- _TASK REQUIREMENTS_: Gather every line in the rows below that contains the string "shoulder", and copy each of those lines in full. Case counts.

(Body or hand keypoint data)
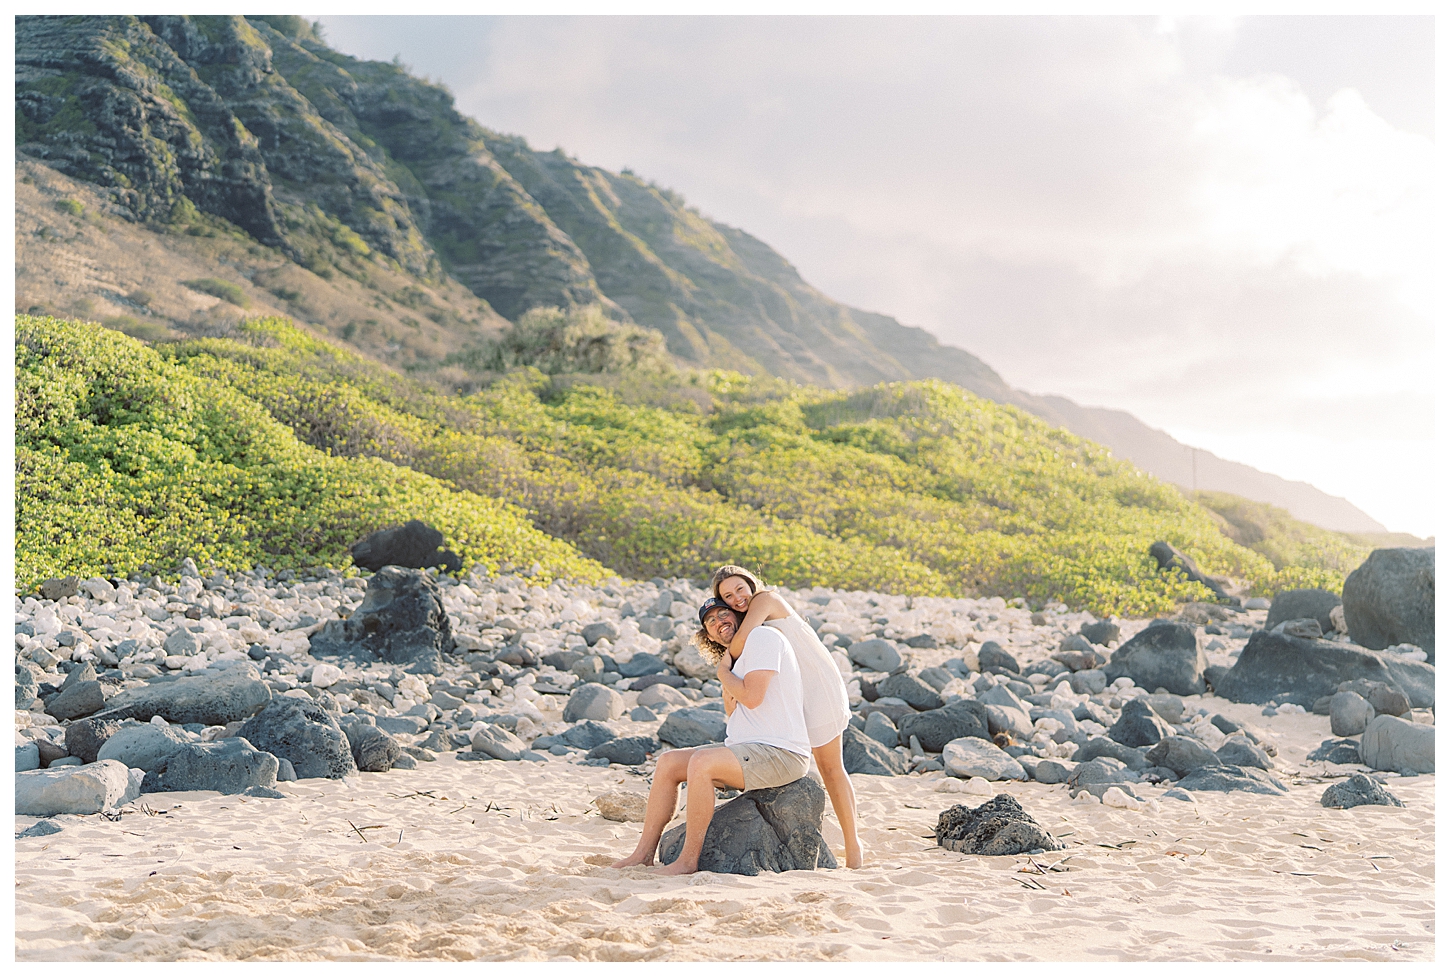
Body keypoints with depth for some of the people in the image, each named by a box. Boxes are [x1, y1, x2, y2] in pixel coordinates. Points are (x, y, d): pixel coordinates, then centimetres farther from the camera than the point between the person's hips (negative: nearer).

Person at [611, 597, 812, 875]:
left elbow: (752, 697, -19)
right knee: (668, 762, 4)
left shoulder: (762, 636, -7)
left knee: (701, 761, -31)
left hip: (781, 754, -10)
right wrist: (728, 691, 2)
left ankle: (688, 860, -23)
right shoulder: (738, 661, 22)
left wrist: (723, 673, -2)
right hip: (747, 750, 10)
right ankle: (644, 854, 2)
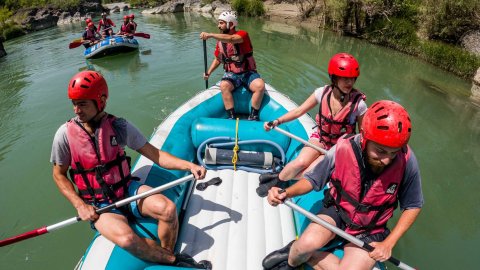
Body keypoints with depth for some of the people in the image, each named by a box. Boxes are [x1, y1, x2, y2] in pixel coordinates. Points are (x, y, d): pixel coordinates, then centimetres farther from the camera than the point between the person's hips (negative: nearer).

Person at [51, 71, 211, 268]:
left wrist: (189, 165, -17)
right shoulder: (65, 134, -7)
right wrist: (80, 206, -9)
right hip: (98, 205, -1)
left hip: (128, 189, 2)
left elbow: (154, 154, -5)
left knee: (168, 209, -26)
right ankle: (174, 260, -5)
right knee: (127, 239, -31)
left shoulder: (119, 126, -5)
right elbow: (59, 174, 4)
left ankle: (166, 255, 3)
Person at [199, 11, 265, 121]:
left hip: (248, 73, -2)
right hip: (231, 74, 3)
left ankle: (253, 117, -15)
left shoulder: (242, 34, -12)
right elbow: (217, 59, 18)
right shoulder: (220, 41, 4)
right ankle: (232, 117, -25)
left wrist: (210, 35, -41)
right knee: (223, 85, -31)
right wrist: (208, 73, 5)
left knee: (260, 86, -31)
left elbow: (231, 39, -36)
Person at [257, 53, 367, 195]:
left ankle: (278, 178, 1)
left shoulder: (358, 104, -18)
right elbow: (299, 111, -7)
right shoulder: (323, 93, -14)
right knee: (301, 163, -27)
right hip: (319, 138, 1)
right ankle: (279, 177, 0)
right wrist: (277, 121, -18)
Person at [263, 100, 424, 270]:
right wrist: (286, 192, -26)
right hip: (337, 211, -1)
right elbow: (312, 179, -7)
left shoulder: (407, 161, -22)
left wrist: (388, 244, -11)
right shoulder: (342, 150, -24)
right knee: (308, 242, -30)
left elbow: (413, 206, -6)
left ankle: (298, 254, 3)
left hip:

- _EXERCISE ANSWER_:
left shoulder: (762, 636, -7)
right shoulder: (738, 661, 22)
right shoulder: (65, 134, -7)
left shoulder: (119, 126, -5)
left shoulder: (242, 34, -12)
right shoulder: (220, 41, 4)
left shoulder: (358, 104, -18)
right shoulder: (323, 93, -14)
left shoulder: (407, 161, -22)
right shoulder: (342, 150, -24)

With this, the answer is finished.